Infographie présentant la hausse du volume de données créées entre 2010 et 2025

 

L’utilisation des réseaux sociaux – notamment le partage de vidéo – et l’envoi d’email augmente chaque année un peu plus ce volume de données (source : techjury.net). C’est, toutefois, la partie visible des données. D’autres data, stockées sur les serveurs des organisations, sont plus confidentielles. Des données qui ont moins l’habitude de circuler. Des données dont la valeur reste à découvrir.

 

La data : une route tracée pour des opportunités business

 

Parler de routes physiques pour un sujet aussi immatériel que les données peut surprendre. En même temps, connaissez-vous ce qui relie, entre autres, l’intelligence artificielle (IA), l’internet des objets (IOT), la Blockchain et le Metaverse ? Vous allez, peut-être, me répondre “des sujets tendances qui vont bousculer le monde dans lequel nous vivons”. Effectivement, “c’est pas faux”.

 

Gif c'est pas faux (humour)

 

Ce lien, c’est la data. Les révolutions numériques que nous vivons et qui sont encore devant nous sont construites grâce aux données. De façon très schématique, l’IA se nourrit de données pour apprendre, l’IOT capte des données pour créer des services, la technologie Blockchain s’appuie sur une base de données partagée et certains Metaverse auront, peut-être, pour objectif de collecter plus de données pour un ciblage publicitaire encore plus précis – toute ressemblance avec Meta serait purement fortuite. Le potentiel de création de valeur est immense et les statistiques le prouvent.

 

Statistic: Value of the data economy in the European Union (EU) and United Kingdom from 2016 to 2020 and in 2025* (in billion euros) | Statista
Un rapport remis en 2018 par Henri Verdier – ambassadeur du numérique pour la France -, érigeait déjà certaines données au rang d’infrastructure essentielle. Notamment, le rapport mentionne l’article R. 321-5 du Code des relations du public et de l’administration listant 9 données de référence. Des données comme le Répertoire des entreprises et de leurs établissements ou encore le Répertoire opérationnel des métiers et des emplois (ROME). Des référentiels permettant de pouvoir regrouper différentes données sur les entreprises ou sur l’emploi grâce à une maille commune. Quand on y réfléchit, c’est plutôt pratique. Imaginez que chaque acteur travaillant sur les données entreprises ou lié à l’emploi travaille avec un référentiel différent. Comment rapprocher ensuite les données entre elles ? Ce serait bien compliqué. Ce type de données sont, selon le rapport, les routes du 21ème siècle. En dehors de ce cadre public, il y a probablement d’autres besoins liés à la standardisation des données nécessitant des échanges entre différents acteurs en mode open innovation.

 

Open innovation : un levier puissant

 

Qui n’a pas déjà entendu ce proverbe “seul, on va plus vite, ensemble, on va plus loin” ? Ce proverbe pourrait être la devise de l’open innovation, terme proposé par Henry Chesbrough, professeur à l’Université de Berkeley et diffusé grâce à son livre “Open Innovation : The New Imperative for Creating And Profiting from Technology” en 2003. Au cœur de l’idée, la collaboration, entre acteurs interne et externe d’une organisation, est une réponse positive à l’accélération du rythme des innovations. Autrement dit, pour éviter d’être has been accueillons à bras ouverts les idées des autres et inversement.

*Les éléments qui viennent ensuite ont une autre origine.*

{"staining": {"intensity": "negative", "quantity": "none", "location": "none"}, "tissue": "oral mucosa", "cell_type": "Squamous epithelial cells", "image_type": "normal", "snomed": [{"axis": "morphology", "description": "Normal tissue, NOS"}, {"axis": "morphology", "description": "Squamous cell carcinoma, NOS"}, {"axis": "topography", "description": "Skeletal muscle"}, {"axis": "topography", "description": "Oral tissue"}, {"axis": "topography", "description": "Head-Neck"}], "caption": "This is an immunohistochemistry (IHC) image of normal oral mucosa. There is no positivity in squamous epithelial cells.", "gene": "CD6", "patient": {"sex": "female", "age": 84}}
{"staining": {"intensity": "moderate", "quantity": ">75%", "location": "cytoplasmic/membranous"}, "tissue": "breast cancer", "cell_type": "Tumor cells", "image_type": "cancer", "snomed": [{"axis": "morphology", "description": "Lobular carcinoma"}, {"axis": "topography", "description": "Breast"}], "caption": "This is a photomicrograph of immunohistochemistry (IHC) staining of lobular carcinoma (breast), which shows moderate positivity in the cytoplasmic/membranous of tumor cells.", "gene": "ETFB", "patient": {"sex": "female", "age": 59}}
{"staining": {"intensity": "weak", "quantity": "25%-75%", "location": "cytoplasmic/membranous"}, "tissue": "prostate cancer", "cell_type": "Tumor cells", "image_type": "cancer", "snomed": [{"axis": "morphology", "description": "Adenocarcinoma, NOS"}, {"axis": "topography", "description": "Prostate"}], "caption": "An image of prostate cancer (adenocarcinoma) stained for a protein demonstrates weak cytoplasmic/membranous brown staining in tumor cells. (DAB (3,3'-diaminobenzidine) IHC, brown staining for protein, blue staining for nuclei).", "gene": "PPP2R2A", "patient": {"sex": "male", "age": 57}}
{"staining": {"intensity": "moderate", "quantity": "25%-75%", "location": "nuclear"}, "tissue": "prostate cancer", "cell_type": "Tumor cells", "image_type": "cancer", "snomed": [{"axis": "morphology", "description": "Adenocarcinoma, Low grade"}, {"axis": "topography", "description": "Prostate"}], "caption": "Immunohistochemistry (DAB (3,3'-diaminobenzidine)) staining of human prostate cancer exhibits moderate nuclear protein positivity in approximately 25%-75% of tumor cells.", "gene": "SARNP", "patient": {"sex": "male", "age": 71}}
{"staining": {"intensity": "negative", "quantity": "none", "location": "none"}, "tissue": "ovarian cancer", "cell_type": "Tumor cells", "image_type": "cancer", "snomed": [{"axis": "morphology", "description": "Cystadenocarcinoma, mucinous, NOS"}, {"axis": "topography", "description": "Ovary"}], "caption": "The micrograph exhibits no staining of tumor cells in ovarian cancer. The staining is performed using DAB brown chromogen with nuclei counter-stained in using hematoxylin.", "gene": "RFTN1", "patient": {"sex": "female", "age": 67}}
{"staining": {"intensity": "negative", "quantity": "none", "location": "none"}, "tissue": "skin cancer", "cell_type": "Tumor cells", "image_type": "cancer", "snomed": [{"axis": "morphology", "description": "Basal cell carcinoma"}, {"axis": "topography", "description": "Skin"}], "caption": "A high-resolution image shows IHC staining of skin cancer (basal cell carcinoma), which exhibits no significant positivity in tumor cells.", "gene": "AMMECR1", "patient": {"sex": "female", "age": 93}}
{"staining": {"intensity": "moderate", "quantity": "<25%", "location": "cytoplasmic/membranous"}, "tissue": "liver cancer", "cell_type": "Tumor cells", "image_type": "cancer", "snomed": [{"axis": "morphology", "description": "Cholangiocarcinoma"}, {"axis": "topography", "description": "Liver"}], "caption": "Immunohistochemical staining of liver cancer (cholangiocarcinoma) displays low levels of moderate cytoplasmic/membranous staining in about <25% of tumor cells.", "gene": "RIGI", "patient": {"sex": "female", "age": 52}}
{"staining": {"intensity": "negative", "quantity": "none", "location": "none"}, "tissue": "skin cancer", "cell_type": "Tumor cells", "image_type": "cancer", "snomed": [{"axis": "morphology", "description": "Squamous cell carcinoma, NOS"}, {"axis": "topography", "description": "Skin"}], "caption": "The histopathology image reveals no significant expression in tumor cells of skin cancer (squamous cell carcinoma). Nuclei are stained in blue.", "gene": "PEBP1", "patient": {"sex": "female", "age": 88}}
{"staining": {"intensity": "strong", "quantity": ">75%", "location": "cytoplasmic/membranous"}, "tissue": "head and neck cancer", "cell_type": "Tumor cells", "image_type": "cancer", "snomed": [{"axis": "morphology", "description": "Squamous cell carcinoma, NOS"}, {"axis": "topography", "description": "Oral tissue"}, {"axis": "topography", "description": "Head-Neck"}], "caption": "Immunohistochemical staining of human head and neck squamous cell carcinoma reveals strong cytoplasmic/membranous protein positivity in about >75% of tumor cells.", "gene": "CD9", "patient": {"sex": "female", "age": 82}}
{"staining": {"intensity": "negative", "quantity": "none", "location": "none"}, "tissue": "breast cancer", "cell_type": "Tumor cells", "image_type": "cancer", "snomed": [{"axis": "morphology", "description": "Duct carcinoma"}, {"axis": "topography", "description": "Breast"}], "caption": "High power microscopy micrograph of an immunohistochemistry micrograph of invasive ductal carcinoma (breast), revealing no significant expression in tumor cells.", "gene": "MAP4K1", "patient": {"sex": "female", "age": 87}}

En pratique, deux courants s’opposent et parfois s’entremêlent. Un courant porté sur l’acquisition de connaissances externes dit “outside-in” composé, par exemple et sans être exhaustif, par l’achat de brevets, le rachat d’entreprises disposant de compétences ou de technologies stratégiques ou encore les communautés d’utilisateurs dont les retours sont toujours précieux. Un autre courant se concentre, lui, sur le partage de connaissances interne vers l’externe dit “inside-out” avec notamment, et là aussi sans être exhaustif, la mise à disposition de licence ou encore de données via l’open data.

Le point le plus intéressant, à mon sens, est le maillage de ces deux courants au travers de la création de groupe d’échange, d’écosystème permettant un partage mutuelle. Différentes appellations peuvent renvoyer à ces écosystèmes : alliances, consortium, open lab, hub …

La question est alors de savoir si de tels écosystèmes existent autour de la donnée.

 

Data open innovation mirage ou réalité ?

 

Imaginons le mariage de l’open innovation et de la data, cela donnerait-il la data open innovation ? Pas la peine de chercher cette expression dans votre moteur de recherche préféré, je l’ai déjà fait et je n’ai pas trouvé grand-chose. Ce mariage, porte-t-il un autre nom ? Si oui, je ne l’ai pas trouvé. Et comme le dirait un grand philosophe dont je tairais, le nom ici “si tu n’as pas trouvé, c’est que tu as mal cherché”. Possible. Si c’est le cas et que vous avez la réponse, n’hésitez pas à venir à ma rescousse en me contactant sur Linkedin ou sur Twitter. Plus sérieusement, pour répondre à la question mirage ou réalité, je vais partager avec vous mes premières trouvailles. Je pense, et je peux me tromper, que la data open innovation en tant que point de rencontre entre différentes organisations et différentes personnes a le potentiel pour faire émerger de nouveaux services grâce aux données. Les producteurs de données n’ont pas nécessairement la vision des usages possibles de leurs données. Et ceux qui auraient une vision ne sont pas nécessairement propriétaire de données. Ces rencontres peuvent aboutir, par exemple, à l’identification de standard, de protocole d’échange, de partage de données dans un cercle fermé voir public en open data. J’ai mené des premières recherches que je vous partage.

 

Première trouvaille, extrêmement intéressante, l’existence de l’open data institute (ODI). Une organisation à but non lucratif créée en 2012 et basée à Londres par Nigel Shadbolt et Tim Berners-Lee. Le nom de Tim – osons la proximité – vous dira probablement quelque chose. C’est l’inventeur du web. Et l’ODI a construit une représentation très instructive appelée le data spectrum.

 

Représentation des différentes type d'accès aux données, des données fermées aux données ouvertes en passant par les données partagées

 

Dans cette représentation, il est intéressant de noter la présence de flèches qui indiquent un mouvement de gauche à droite et de droite à gauche. Ce mouvement, montre pour moi, une évolution possible des données fermées, aux données partagées voire aux données ouvertes à tous. Ce n’est pas complètement étanche et cela peut évoluer dans le temps.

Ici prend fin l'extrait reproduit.